■ Task objective
Could you reproduce all of the records below line for line, with no changes?

─── Entries provided

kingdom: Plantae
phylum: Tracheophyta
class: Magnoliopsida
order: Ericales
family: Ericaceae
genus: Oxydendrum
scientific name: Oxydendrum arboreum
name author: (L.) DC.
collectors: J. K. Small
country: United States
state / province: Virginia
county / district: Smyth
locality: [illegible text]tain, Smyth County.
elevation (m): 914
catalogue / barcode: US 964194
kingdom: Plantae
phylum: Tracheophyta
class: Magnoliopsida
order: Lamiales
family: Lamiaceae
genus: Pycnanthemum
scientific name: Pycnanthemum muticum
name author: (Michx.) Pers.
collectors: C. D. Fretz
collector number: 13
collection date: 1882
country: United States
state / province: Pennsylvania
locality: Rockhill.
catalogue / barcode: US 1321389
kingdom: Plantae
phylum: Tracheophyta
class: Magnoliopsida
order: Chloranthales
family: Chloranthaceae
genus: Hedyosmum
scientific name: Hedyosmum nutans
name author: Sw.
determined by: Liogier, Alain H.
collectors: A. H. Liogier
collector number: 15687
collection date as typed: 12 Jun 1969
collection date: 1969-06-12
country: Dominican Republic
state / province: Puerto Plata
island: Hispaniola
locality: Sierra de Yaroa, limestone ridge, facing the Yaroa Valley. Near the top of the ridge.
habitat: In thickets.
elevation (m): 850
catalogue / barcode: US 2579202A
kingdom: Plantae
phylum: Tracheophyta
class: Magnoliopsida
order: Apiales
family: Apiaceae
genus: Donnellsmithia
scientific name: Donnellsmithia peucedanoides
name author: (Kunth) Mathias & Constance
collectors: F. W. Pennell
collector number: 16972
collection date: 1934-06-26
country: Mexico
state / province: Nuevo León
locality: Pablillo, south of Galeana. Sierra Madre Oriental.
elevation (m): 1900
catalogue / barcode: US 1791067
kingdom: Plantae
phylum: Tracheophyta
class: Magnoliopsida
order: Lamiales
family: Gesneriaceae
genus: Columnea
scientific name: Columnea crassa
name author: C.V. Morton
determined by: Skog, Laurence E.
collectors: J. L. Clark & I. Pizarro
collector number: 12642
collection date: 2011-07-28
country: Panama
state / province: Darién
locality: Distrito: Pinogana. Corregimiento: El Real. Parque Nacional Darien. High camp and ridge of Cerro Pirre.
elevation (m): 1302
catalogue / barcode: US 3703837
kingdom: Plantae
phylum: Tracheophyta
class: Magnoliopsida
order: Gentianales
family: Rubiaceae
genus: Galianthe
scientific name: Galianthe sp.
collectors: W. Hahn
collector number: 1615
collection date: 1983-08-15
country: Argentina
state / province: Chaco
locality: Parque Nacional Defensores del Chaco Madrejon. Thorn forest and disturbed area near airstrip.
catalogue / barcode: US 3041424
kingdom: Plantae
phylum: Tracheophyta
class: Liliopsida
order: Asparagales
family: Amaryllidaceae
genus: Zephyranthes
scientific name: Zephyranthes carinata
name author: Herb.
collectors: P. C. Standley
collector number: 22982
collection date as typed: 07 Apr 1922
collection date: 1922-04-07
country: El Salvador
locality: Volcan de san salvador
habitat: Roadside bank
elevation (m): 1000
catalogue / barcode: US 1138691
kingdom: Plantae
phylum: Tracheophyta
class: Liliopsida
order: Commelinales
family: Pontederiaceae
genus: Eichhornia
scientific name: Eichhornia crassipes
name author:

──────

■ Worked answer
kingdom: Plantae
phylum: Tracheophyta
class: Magnoliopsida
order: Ericales
family: Ericaceae
genus: Oxydendrum
scientific name: Oxydendrum arboreum
name author: (L.) DC.
collectors: J. K. Small
country: United States
state / province: Virginia
county / district: Smyth
locality: [illegible text]tain, Smyth County.
elevation (m): 914
catalogue / barcode: US 964194
kingdom: Plantae
phylum: Tracheophyta
class: Magnoliopsida
order: Lamiales
family: Lamiaceae
genus: Pycnanthemum
scientific name: Pycnanthemum muticum
name author: (Michx.) Pers.
collectors: C. D. Fretz
collector number: 13
collection date: 1882
country: United States
state / province: Pennsylvania
locality: Rockhill.
catalogue / barcode: US 1321389
kingdom: Plantae
phylum: Tracheophyta
class: Magnoliopsida
order: Chloranthales
family: Chloranthaceae
genus: Hedyosmum
scientific name: Hedyosmum nutans
name author: Sw.
determined by: Liogier, Alain H.
collectors: A. H. Liogier
collector number: 15687
collection date as typed: 12 Jun 1969
collection date: 1969-06-12
country: Dominican Republic
state / province: Puerto Plata
island: Hispaniola
locality: Sierra de Yaroa, limestone ridge, facing the Yaroa Valley. Near the top of the ridge.
habitat: In thickets.
elevation (m): 850
catalogue / barcode: US 2579202A
kingdom: Plantae
phylum: Tracheophyta
class: Magnoliopsida
order: Apiales
family: Apiaceae
genus: Donnellsmithia
scientific name: Donnellsmithia peucedanoides
name author: (Kunth) Mathias & Constance
collectors: F. W. Pennell
collector number: 16972
collection date: 1934-06-26
country: Mexico
state / province: Nuevo León
locality: Pablillo, south of Galeana. Sierra Madre Oriental.
elevation (m): 1900
catalogue / barcode: US 1791067
kingdom: Plantae
phylum: Tracheophyta
class: Magnoliopsida
order: Lamiales
family: Gesneriaceae
genus: Columnea
scientific name: Columnea crassa
name author: C.V. Morton
determined by: Skog, Laurence E.
collectors: J. L. Clark & I. Pizarro
collector number: 12642
collection date: 2011-07-28
country: Panama
state / province: Darién
locality: Distrito: Pinogana. Corregimiento: El Real. Parque Nacional Darien. High camp and ridge of Cerro Pirre.
elevation (m): 1302
catalogue / barcode: US 3703837
kingdom: Plantae
phylum: Tracheophyta
class: Magnoliopsida
order: Gentianales
family: Rubiaceae
genus: Galianthe
scientific name: Galianthe sp.
collectors: W. Hahn
collector number: 1615
collection date: 1983-08-15
country: Argentina
state / province: Chaco
locality: Parque Nacional Defensores del Chaco Madrejon. Thorn forest and disturbed area near airstrip.
catalogue / barcode: US 3041424
kingdom: Plantae
phylum: Tracheophyta
class: Liliopsida
order: Asparagales
family: Amaryllidaceae
genus: Zephyranthes
scientific name: Zephyranthes carinata
name author: Herb.
collectors: P. C. Standley
collector number: 22982
collection date as typed: 07 Apr 1922
collection date: 1922-04-07
country: El Salvador
locality: Volcan de san salvador
habitat: Roadside bank
elevation (m): 1000
catalogue / barcode: US 1138691
kingdom: Plantae
phylum: Tracheophyta
class: Liliopsida
order: Commelinales
family: Pontederiaceae
genus: Eichhornia
scientific name: Eichhornia crassipes
name author:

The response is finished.